Compact Group Actions with the Tracial Rokhlin Property II: Examples and Nonexistence Theorems

Abstract: In a previous paper, we introduced the restricted tracial Rokhlin property with comparison, a ``tracial'' analog of the Rokhlin property for actions of second countable compact groups on infinite dimensional simple separable unital C*-algebras. In this paper, we give three classes of examples of actions of compact groups which have this property but do not have the Rokhlin property, or even finite Rokhlin dimension with commuting towers. One class consists of infinite tensor products of finite group actions with the tracial Rokhlin property, giving actions of the product of the groups involved.
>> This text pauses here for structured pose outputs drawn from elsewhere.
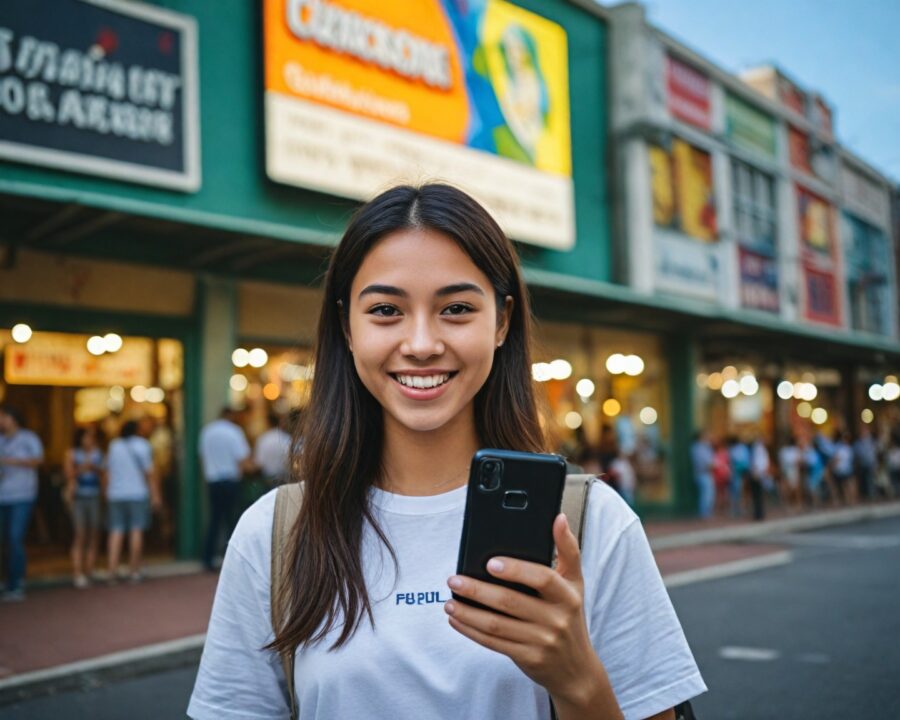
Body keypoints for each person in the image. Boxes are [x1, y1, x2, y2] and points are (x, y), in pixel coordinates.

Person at [188, 184, 705, 719]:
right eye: (386, 309)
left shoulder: (590, 523)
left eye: (456, 308)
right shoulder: (275, 533)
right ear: (346, 326)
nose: (420, 343)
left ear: (502, 322)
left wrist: (577, 680)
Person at [105, 420, 160, 582]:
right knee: (136, 530)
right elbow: (149, 473)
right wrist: (156, 495)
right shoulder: (143, 445)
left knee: (116, 531)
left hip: (115, 493)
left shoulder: (114, 446)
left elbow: (107, 471)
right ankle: (134, 570)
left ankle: (111, 571)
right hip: (137, 493)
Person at [199, 406, 253, 571]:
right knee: (233, 522)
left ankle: (208, 558)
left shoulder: (207, 432)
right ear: (231, 416)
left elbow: (201, 457)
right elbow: (243, 460)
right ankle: (233, 561)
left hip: (213, 481)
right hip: (230, 481)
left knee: (215, 520)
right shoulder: (234, 432)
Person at [0, 406, 44, 602]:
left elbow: (38, 460)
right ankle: (8, 579)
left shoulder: (29, 438)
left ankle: (16, 582)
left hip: (23, 495)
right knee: (4, 540)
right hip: (3, 495)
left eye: (3, 416)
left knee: (15, 538)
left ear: (13, 418)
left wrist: (10, 461)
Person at [64, 426, 105, 588]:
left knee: (94, 534)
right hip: (78, 498)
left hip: (94, 496)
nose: (90, 440)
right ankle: (77, 572)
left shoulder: (98, 453)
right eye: (87, 437)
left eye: (92, 437)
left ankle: (90, 569)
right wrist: (82, 467)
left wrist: (95, 468)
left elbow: (105, 474)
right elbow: (67, 475)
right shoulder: (72, 453)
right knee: (80, 534)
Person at [253, 412, 291, 486]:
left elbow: (259, 463)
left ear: (268, 423)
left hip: (268, 479)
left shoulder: (263, 439)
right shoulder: (286, 438)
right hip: (285, 478)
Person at [690, 430, 714, 519]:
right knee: (706, 495)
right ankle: (704, 514)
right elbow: (706, 463)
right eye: (705, 436)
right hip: (702, 474)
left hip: (705, 474)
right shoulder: (698, 448)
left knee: (707, 494)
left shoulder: (705, 447)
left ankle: (706, 513)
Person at [777, 434, 802, 511]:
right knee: (790, 489)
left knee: (795, 489)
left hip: (792, 471)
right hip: (789, 471)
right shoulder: (784, 451)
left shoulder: (793, 450)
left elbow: (798, 461)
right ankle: (792, 505)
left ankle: (797, 504)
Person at [830, 431, 855, 506]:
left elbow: (837, 459)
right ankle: (850, 500)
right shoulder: (845, 447)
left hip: (844, 469)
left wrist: (832, 466)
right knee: (847, 485)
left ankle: (850, 500)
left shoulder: (844, 448)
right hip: (844, 469)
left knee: (847, 485)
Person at [853, 427, 878, 502]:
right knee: (865, 480)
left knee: (872, 479)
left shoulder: (871, 441)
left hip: (871, 463)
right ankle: (868, 495)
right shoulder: (858, 443)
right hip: (863, 464)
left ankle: (873, 494)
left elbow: (875, 452)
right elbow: (856, 454)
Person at [727, 435, 750, 517]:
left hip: (737, 473)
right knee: (740, 491)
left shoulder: (731, 450)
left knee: (737, 492)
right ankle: (740, 509)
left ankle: (737, 509)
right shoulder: (742, 448)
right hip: (740, 472)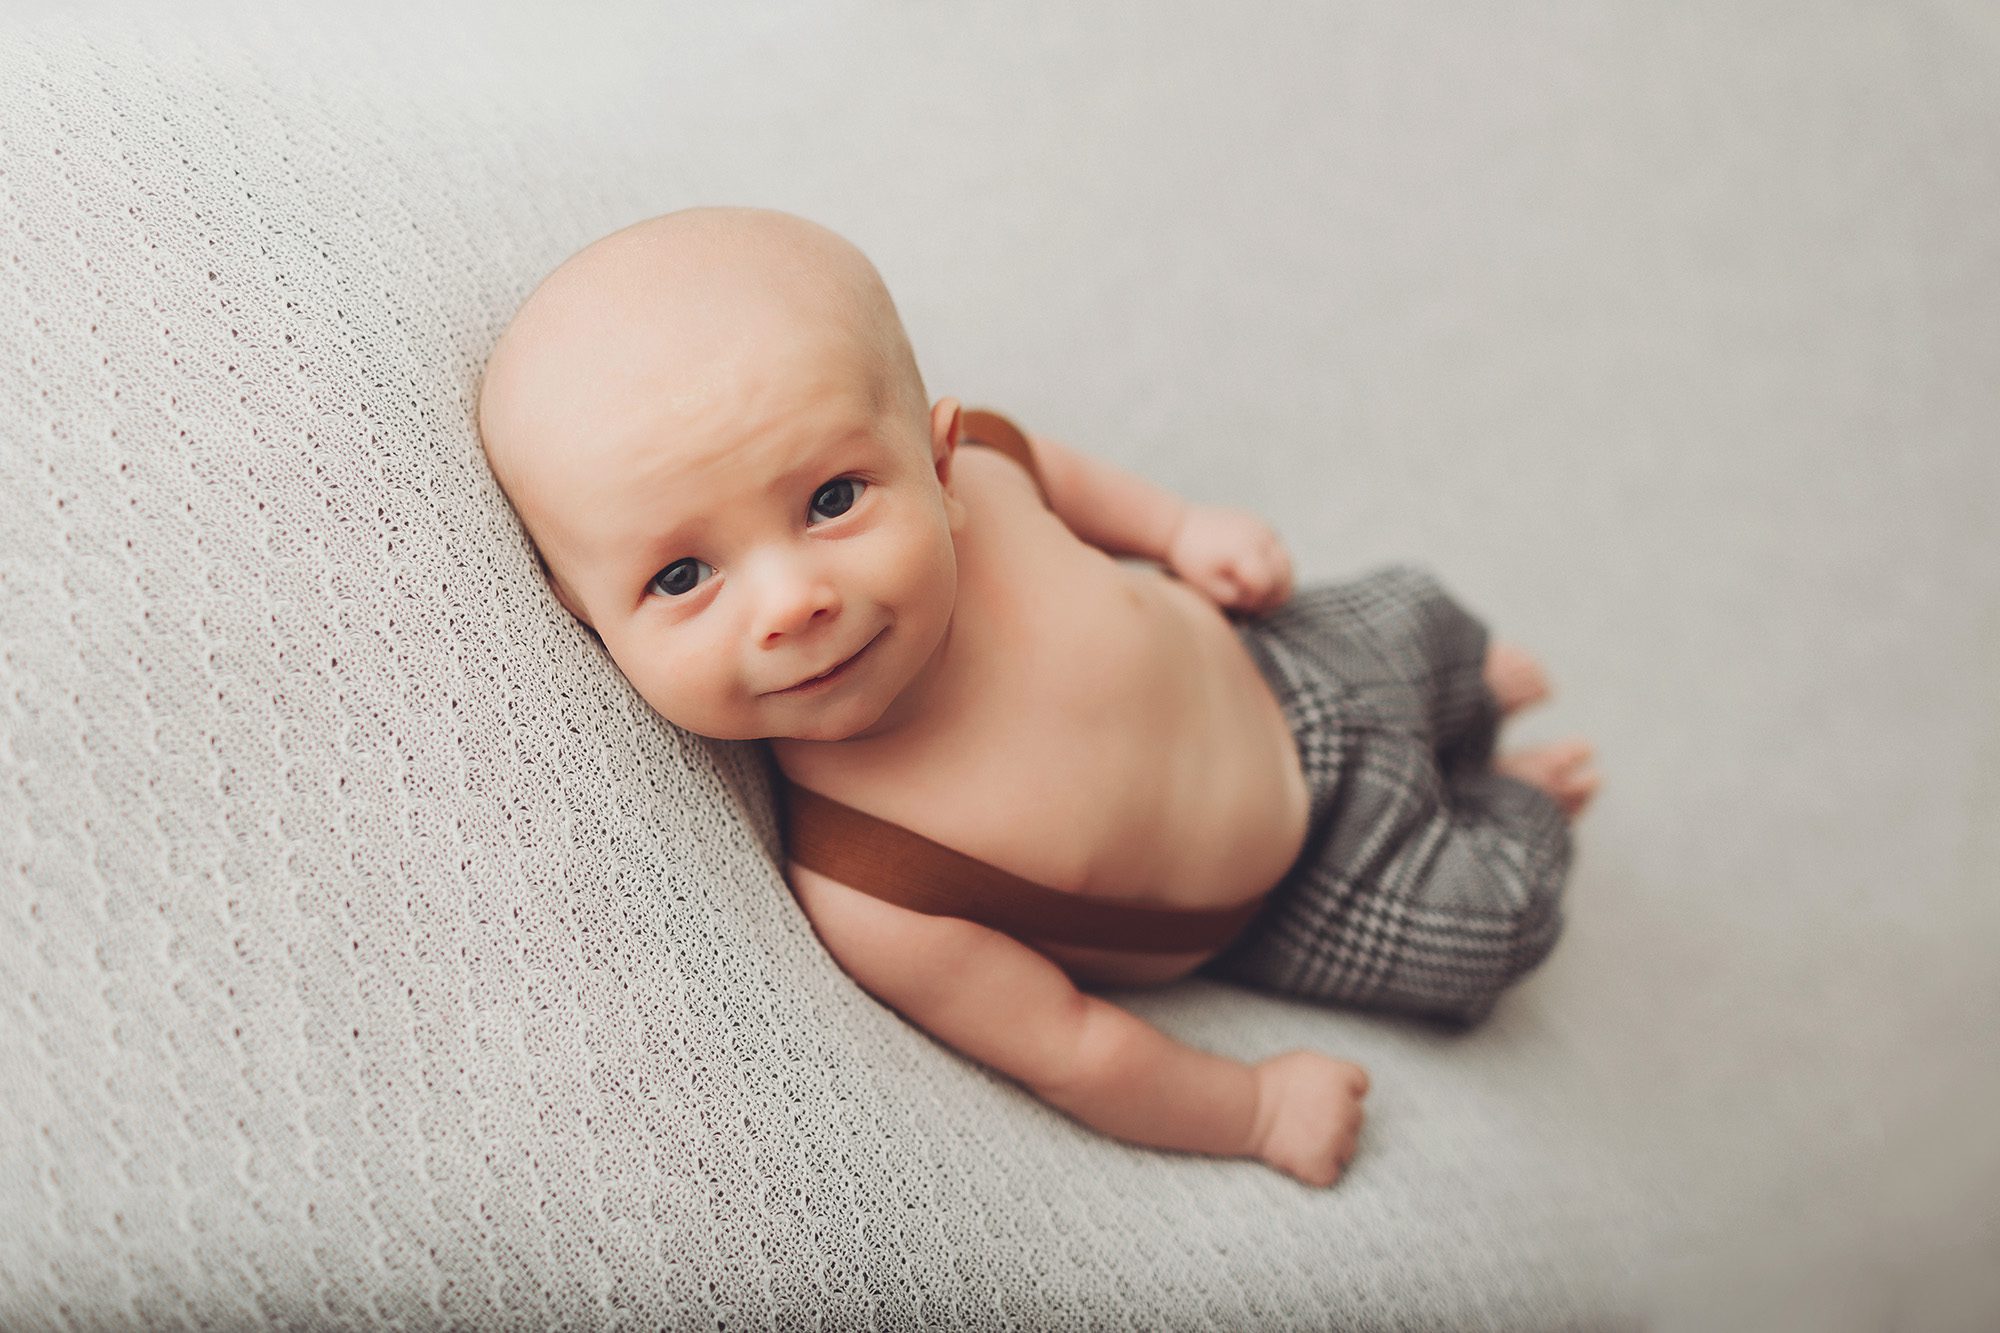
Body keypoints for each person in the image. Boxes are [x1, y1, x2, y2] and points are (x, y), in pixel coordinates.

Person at [475, 206, 1600, 1188]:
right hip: (1300, 881)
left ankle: (1465, 698)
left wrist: (1177, 530)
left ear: (937, 461)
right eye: (681, 577)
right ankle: (1507, 797)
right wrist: (1251, 1111)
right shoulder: (878, 883)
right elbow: (1076, 1050)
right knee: (1486, 926)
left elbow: (1055, 472)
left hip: (1279, 662)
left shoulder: (991, 487)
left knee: (1416, 613)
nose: (789, 602)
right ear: (586, 619)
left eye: (829, 498)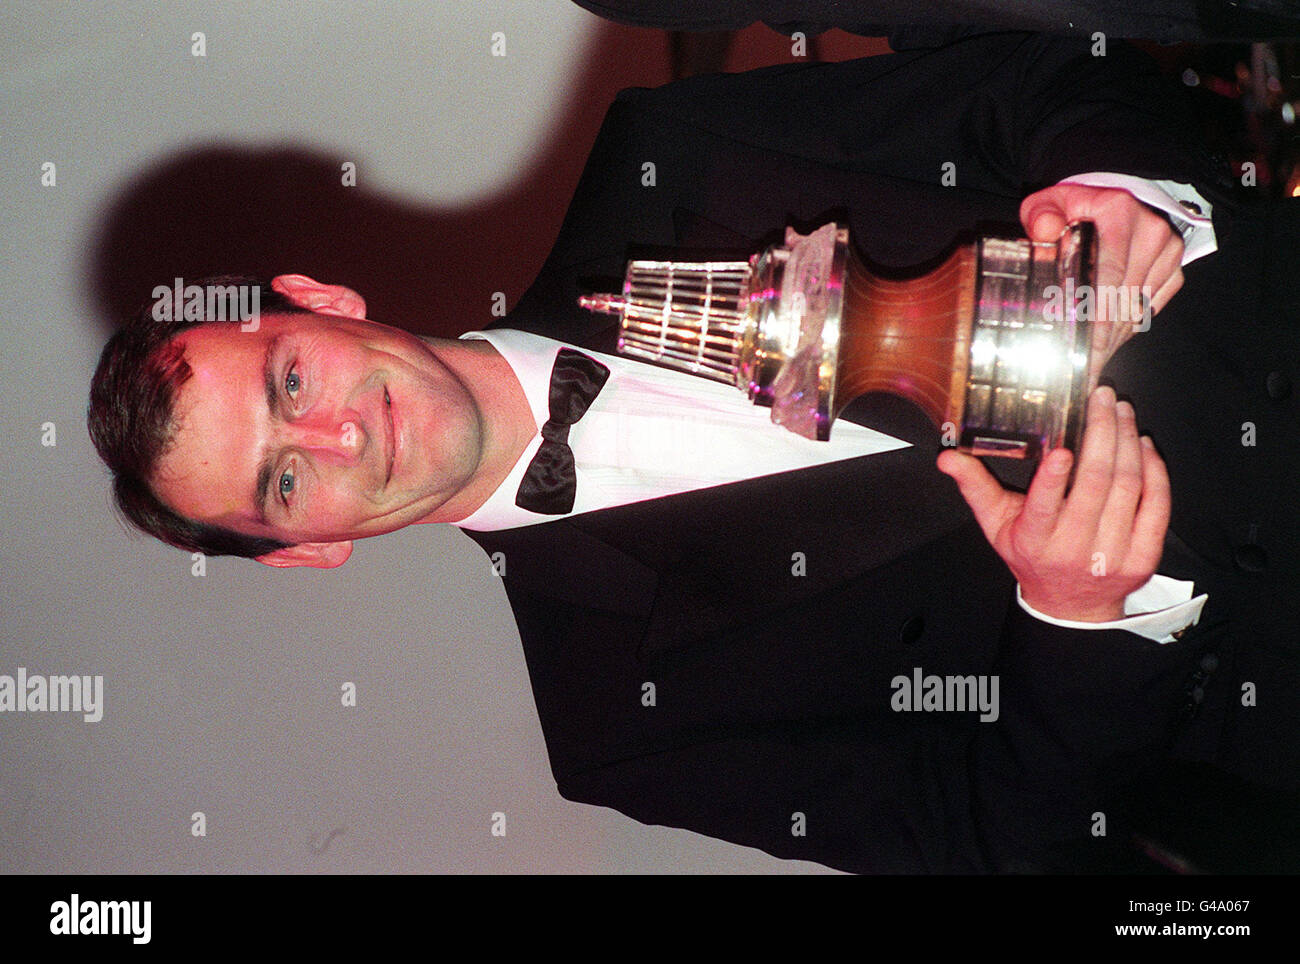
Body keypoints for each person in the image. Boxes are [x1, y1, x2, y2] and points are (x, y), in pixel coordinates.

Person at [88, 32, 1298, 871]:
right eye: (284, 480)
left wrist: (1117, 188)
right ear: (310, 552)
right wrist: (1083, 619)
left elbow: (1035, 80)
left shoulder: (665, 149)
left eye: (290, 379)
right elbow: (1008, 843)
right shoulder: (618, 728)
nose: (337, 431)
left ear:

The second class consists of actions of the circle group on simple unital AT~algebras. The construction of the third class starts with an action of the circle on the Cuntz algebra ${\mathcal{O}}{\infty}$ which has the restricted tracial Rokhlin property with comparison; by contrast, it is known that there is no action of this group on ${\mathcal{O}}{\infty}$ which has finite Rokhlin dimension with commuting towers. We can then tensor this action with the trivial action on any unital purely infinite simple separable nuclear C*-algebra. One also gets such actions on certain purely infinite simple separable nuclear C*-algebras by tensoring the AT~examples with the trivial action on ${\mathcal{O}}_{\infty}$; these are different. We also discuss other tracial Rokhlin properties for actions of compact groups, and prove that there is no direct limit action of the circle group on a simple AF~algebra which even has the weakest of these properties.